To illustrate the potential to recover thermoplastic matrix and fibers, and recombine them in a cascade of life cycles, the HiPerDiF team has expanded upon previously published work on polypropylene and nylon 6 composites. The new materials use thermoplastic resins like polylactic acid (PLA) that are more sustainable because they have a lower reliance on petroleum-based feedstocks. Researcher Burak Ogun Yavuz is using a combination of finite element simulation and experimental methods to manufacture complex parts from carbon fiber-reinforced PLA composites. His work is focused on improving manufacturing techniques with HiPerDiF tape to facilitate high-volume production.

 

Toward high-volume fabrication

If the proof of the pudding is in the eating, then no doubt the proof of ADFRCs is in fabricating components from this new composite material. Another project, “Fibre-steered Forming Technology,” led by the University of Bristol and funded by the EPSRC Future Composites Manufacturing Hub, has demonstrated the rapid production of a diaphragm-formed hemispherical structure using a single hand-laid HiPerDiF ply prepreg with Solvay Composite Materials (Alpharetta, Ga., U.S.) CYCOM 977-2 toughened epoxy matrix. The HiPerDiF prepreg has already been shown to yield superior formability compared to a continuous fiber-reinforced ply, even at room temperature. The same project is now combining HiPerDiF prepreg with continuous tow shearing technology, which has been commercialized by iCOMAT (Bristol, U.K.), to produce a small and highly complex dual curvature demonstrator component. Doctoral researcher Chantal Lewis is also putting CYCOM 977-2 HiPerDiF through its paces to test its resilience.

A more radical departure is the use of HiPerDiF prepreg to produce feedstock for 3D printing processes. In his EPSRC-funded doctoral work, with support by the Thai government, Narongkorn Krajangsawasdi has devised a method to form carbon fiber-reinforced PLA (CF-PLA) filaments (carbon fiber volume of 35-42%) with a circular cross section.
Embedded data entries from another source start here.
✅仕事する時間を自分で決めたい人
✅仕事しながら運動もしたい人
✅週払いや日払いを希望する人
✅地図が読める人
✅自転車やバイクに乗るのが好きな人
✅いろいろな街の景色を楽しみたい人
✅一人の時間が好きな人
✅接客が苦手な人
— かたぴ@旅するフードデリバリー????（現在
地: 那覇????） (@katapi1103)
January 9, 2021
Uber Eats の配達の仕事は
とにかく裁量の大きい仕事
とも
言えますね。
The material’s formability enables production of tight radii in complex specimens. Initial results exceed those reported for continuous CF-PLA: a tensile stiffness of 19 GPa and tensile strength of 122 MPa. Work is currently underway to produce carbon fiber-reinforced nylon (CF-PA) filaments based on HiPerDiF feedstock.

 

The commercial future

Headed by CEO and technical textile expert Gary Owen, Lineat Composites was launched in June 2021 at NCC under the consortium’s SME Affiliates Scheme. “Building a successful business case for HiPerDiF is driven by cost versus performance,” Owen has found.

Lineat’s Blok participated in a SETSquared ICURe customer discovery program, which ignited a passion for commercialization, he recalls. “For three months I stopped doing research and spoke to potential end-customers, suppliers, trade bodies and large carbon fiber producers and users full time; this was invaluable to understand the challenges in the composites market. There’s a lot of talk about sustainability, but it is the combination with unique formable behavior that will really drive aligned fiber materials forwards.”

Working together with the supply chain is expected to be a key to Lineat’s success. “Materials and manufacturing are heavily integrated for composites,” Blok says. “You can have a great material on paper, but if it doesn’t suit the customer process it won’t sell. Knowing how to navigate that is as important as producing a high-quality product.”

One outcome of the ICURe program is that Blok and Lineat have identified a key potential market for aligned fiber prepreg tapes. “The sports industry, including marine, is a very serious market for us, not just for its size, but it has challenging manufacturing geometries at high rates while there is little room for error in terms of performance and quality,” Blok says.

Owen anticipates significant market penetration for HiPerDiF materials over the next five years. “The two main reasons why you will see industry move to aligned fiber composites are (1) formability, being able to produce more complex parts in less time with less operations; and (2) cost, reducing manufacturer labor and material costs as Lineat’s upscaling efforts bring alignment costs down.”